Des morceaux rock ténébreux, piquants ou planants
Après avoir produit eux-mêmes El Pintor en 2014, ils ont décidé cette fois de faire appel à une oreille extérieure pour les guider : “On a enregistré avec Dave Fridmann dans son studio, situé loin de tout. On ne savait pas trop à quoi s’attendre parce que les albums qu’il a produits n’ont pas un son unique, mais une diversité impressionnante, de Mercury Rev aux Flaming Lips, en passant par Mogwai, Spoon, Tame Impala ou MGMT. Il nous a dit qu’il voulait garder ce côté live, cette âpreté qui rebondissait contre les murs, sans même qu’on lui dise que c’est ce dont on avait envie nous aussi.”

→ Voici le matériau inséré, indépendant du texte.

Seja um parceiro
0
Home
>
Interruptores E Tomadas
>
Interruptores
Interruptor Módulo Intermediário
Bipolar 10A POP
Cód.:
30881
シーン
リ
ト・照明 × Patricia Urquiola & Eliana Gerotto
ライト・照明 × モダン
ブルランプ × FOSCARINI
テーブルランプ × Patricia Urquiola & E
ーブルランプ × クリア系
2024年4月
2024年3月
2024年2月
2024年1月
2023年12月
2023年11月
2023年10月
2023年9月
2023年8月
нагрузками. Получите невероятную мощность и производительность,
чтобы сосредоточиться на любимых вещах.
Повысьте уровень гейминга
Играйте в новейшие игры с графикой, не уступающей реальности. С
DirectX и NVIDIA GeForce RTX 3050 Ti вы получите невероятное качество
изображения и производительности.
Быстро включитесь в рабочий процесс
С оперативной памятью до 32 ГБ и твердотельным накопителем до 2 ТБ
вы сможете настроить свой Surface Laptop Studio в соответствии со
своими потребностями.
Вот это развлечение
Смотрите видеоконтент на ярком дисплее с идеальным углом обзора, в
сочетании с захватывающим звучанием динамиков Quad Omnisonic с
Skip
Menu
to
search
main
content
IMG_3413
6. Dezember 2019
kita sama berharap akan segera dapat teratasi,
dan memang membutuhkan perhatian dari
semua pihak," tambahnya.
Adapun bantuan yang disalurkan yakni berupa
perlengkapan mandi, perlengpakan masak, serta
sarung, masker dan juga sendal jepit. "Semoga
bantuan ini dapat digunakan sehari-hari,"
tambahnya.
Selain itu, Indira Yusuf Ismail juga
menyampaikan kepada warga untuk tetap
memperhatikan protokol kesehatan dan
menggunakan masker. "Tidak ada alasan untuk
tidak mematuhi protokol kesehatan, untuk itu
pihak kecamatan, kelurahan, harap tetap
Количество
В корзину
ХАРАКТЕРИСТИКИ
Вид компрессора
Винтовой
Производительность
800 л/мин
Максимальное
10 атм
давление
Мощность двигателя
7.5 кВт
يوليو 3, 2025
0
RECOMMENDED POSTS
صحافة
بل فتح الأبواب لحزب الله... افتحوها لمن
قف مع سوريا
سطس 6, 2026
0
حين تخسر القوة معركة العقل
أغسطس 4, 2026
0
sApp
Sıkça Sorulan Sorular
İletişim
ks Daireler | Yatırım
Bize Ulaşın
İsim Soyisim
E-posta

On constate avec plaisir qu’Interpol ne cède pas aux modes digitales de l’époque et continue de signer, à l’encre noire, des morceaux rock ténébreux, piquants ou planants, enveloppés par la voix caverneuse de Paul Banks. Sans perdre leur mordant, ni leur élégance, les New-Yorkais subliment la violence latente du post-punk, tout en s’autorisant des moments plus contemplatifs et des éruptions débridées. Cette nouvelle maraude fascinante devrait atteindre son apogée en concert.